Beaches still top drawcard

Gold Coast lifesavers on Surfers Paradise beach featured in a Tourism Australia campaign. Beaches are still the biggest drawcard for visitors to the city. Source: Supplied

THE Gold Coast beaches have lost none of their sparkle for visitors -- still topping the list of tourism drawcards for the city.

Tourists surveyed in the inaugural Gold Coast Visitor Profile and Satisfaction Report, commissioned by Gold Coast Tourism and the Gold Coast City Council, said the city's beaches were one of the main reasons for coming here and going to the beach was the top activity during their stay.

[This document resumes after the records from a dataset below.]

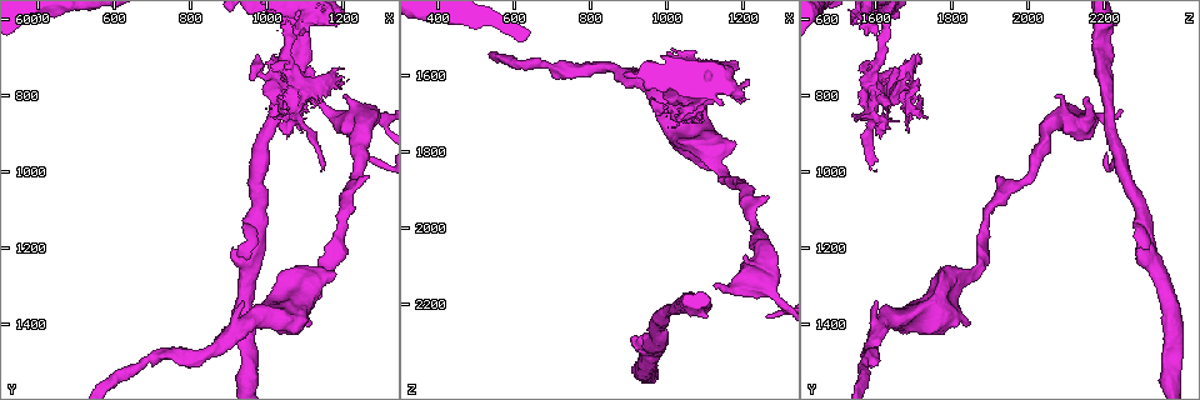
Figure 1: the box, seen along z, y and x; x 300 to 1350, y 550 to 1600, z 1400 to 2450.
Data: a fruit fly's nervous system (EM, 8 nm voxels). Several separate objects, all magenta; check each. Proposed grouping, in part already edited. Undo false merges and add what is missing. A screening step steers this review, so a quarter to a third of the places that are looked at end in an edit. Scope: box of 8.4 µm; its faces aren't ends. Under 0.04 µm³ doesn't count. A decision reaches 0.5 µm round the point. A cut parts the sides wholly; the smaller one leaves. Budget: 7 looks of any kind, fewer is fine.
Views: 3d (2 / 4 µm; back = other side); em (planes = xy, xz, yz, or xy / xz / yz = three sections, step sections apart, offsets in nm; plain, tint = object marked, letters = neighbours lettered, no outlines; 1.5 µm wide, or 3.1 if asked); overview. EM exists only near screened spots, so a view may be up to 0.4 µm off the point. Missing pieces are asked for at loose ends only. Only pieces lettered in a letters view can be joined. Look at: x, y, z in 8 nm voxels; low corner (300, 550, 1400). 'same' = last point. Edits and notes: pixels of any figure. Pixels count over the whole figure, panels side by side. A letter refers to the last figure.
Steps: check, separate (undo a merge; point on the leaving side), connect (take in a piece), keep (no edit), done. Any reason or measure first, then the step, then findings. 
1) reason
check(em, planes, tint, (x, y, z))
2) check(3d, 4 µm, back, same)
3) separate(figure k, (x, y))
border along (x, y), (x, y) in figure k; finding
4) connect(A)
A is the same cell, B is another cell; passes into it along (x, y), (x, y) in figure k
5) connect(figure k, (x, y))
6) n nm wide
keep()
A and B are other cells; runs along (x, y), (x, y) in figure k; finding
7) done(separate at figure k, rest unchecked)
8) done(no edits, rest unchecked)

tapers out
check(3d, 4 µm, (1145, 995, 1580))

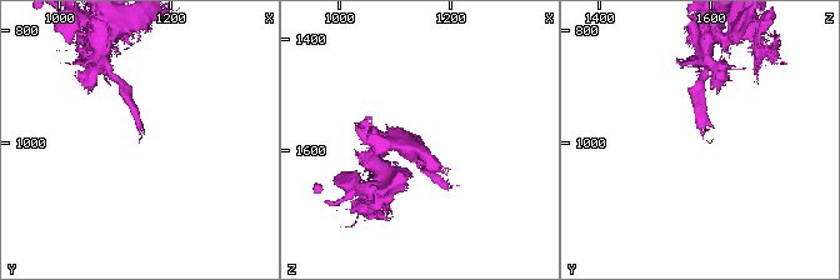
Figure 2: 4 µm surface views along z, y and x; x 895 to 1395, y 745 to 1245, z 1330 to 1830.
check(em, planes, letters, (1145, 995, 1580))

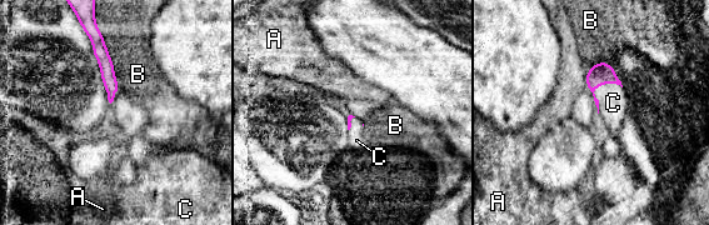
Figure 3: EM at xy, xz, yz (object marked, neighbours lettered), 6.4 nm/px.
keep()
A, B and C are other cells; runs along (99, 41), (110, 83), (110, 96) in figure 3; none of them fits

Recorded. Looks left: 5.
branch stops here
check(3d, 4 µm, (1020, 690, 1710))

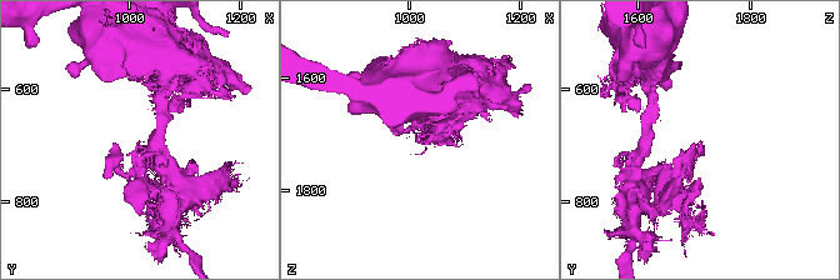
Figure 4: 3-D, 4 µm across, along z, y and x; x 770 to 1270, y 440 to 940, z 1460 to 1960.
need the tissue
check(em, xz, step 4, letters, (1020, 690, 1710))

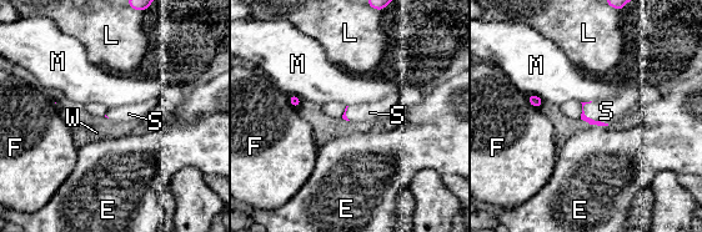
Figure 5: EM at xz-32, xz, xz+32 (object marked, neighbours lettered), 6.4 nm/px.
keep()
E, F, L, M, S and W are other cells; border along (582, 106), (587, 116), (607, 124) in figure 5; no lettered piece goes on from it

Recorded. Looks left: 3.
free end
check(em, planes, letters, (1125, 805, 2145))

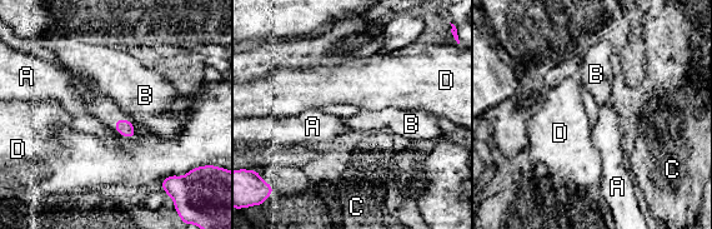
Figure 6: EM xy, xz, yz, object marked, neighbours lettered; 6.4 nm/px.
keep()
A, B, C and D are other cells; no lettered piece goes on from it

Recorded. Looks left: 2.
done(no edits, rest unchecked)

Surfers Paradise Beach was the most popular spot visited, followed by Pacific Fair, Burleigh Beach, Harbour Town Shopping Centre and Coolangatta Beach.

`Summers waiting for you on the Gold Coast campaign by Gold Coast Tourism Source: Supplied

The role of events in driving the city's tourism industry was also highlighted in the survey, with most saying that was why they came.

Jupiters Hotel and Casino boss Aaron Gomes said events played a crucial role in topping up the Gold Coast tourism industry's profits.

"Holiday bookings are made up to the last minute so they are difficult to plan around," he said.

"But when people come for events, they make the decision well in advance, so we are able to plan around it and avoid dropping rates."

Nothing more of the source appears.